Race relations pose comparable paradoxes. Inner-city Chicago has turned into a war zone with over 500 murders so far this year alone. As tragic as occasional police shootings are of African-American suspects, they do not occur at an incidence higher than the percentage of African-Americans who come into contact with law enforcement or who commit violent crimes. Yet when an African-American officer, in a department overseen by an African-American police chief, shoots an uncompliant but armed African-American suspect, a full-scale urban riot ensues, well beyond the ability of police to control.

Comments

  1. Bomag says:

    Likewise, there are few multiracial societies of the past that have avoided descending into destructive ethnic chauvinism and tribalism once assimilation and integration were replaced by salad-bowl identity politics.

    This is the battlefield of today. Martial combat doesn’t settle anything anymore; it’s all about domestic politics.

  2. Lucklucky says:

    Like I have been saying, there are big chances that the next world war will be a world civil war.

  3. Sam J. says:

    Our money supply system is stupid. A child can see it’s stupid. All money is created as debt so to pay off the interest you have to have more money…created with more debt. Simple arithmetic will show you that the interest portion will grow to unsustainable levels as the debt compounds. Maybe this is the reason we are suffering so. Mass interest and debt accumulation. The people in control of the FED and other central bank owners are allowed to create any amount of currency while sticking us with the debt. Nice racket if you can get it. Since money is based on debt if we pay off all the debt…we would have NO MONEY!

    There’s another way of thinking about this. If all the goods and services in the economy were backed or shadowed by an equivalent amount of currency we would have a situation were there would be debt but it would be owed to no one in particular. The cash would be a direct substitute for goods and services. Benjamin Franklin wrote about the currency in Pennsylvania that worked like this but based on land. It worked very well and provided prosperity for the whole community. Of course when the Bank of England found out about it the King made them stop causing the whole community to crash into a downward spiral. Possibly being one of the reasons for the revolution.

    http://www.philadelphiafed.org/publications/economic-education/ben-franklin-and-paper-money-economy.pdf

    Since the debt is compounding it can’t be sustained. They’ve already got this figured out. They’re going to Special Drawing Rights SDR’s. There will be a big financial crisis and SDR’s will come in to save the day. It will of course be the same rip off but on a bigger scale. See below. They explain it all.

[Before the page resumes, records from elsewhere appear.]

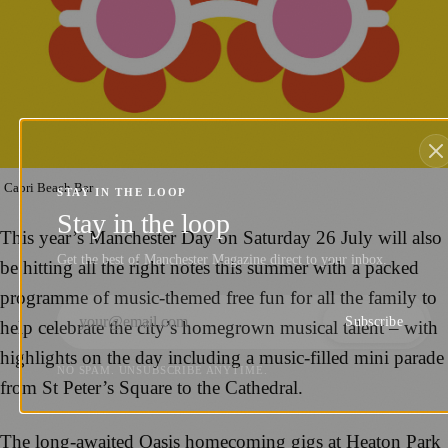
Capri Beach Bar
STAY IN THE LOOP
Stay in the loop
This year’s Manchester Day on Saturday 26 July will also
Get the best of Manchester Magazine direct to your inbox.
be hitting all the right notes this summer with a packed
programme of music-themed free fun for all the family to
Subscribe
help celebrate the city’s homegrown musical talent – with
highlights on the day including a music-filled mini parade
NO SPAM. UNSUBSCRIBE ANYTIME.
from St Peter’s Square to the Cathedral.
The long-awaited Oasis homecoming gigs at Heaton Park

    http://philosophyofmetrics.com/

    http://redefininggod.com/

    We should go to a money system that’s based on total goods and services. It could be inflationary but not necessarily any more than what we have now. All debt these days (bonds) are essentially monetized or currency anyways. You just borrow money on the value of the bonds. So doing away with bonds would not necessarily cause a cash inflation spiral as the bonds are likely monetized (cash) as it is.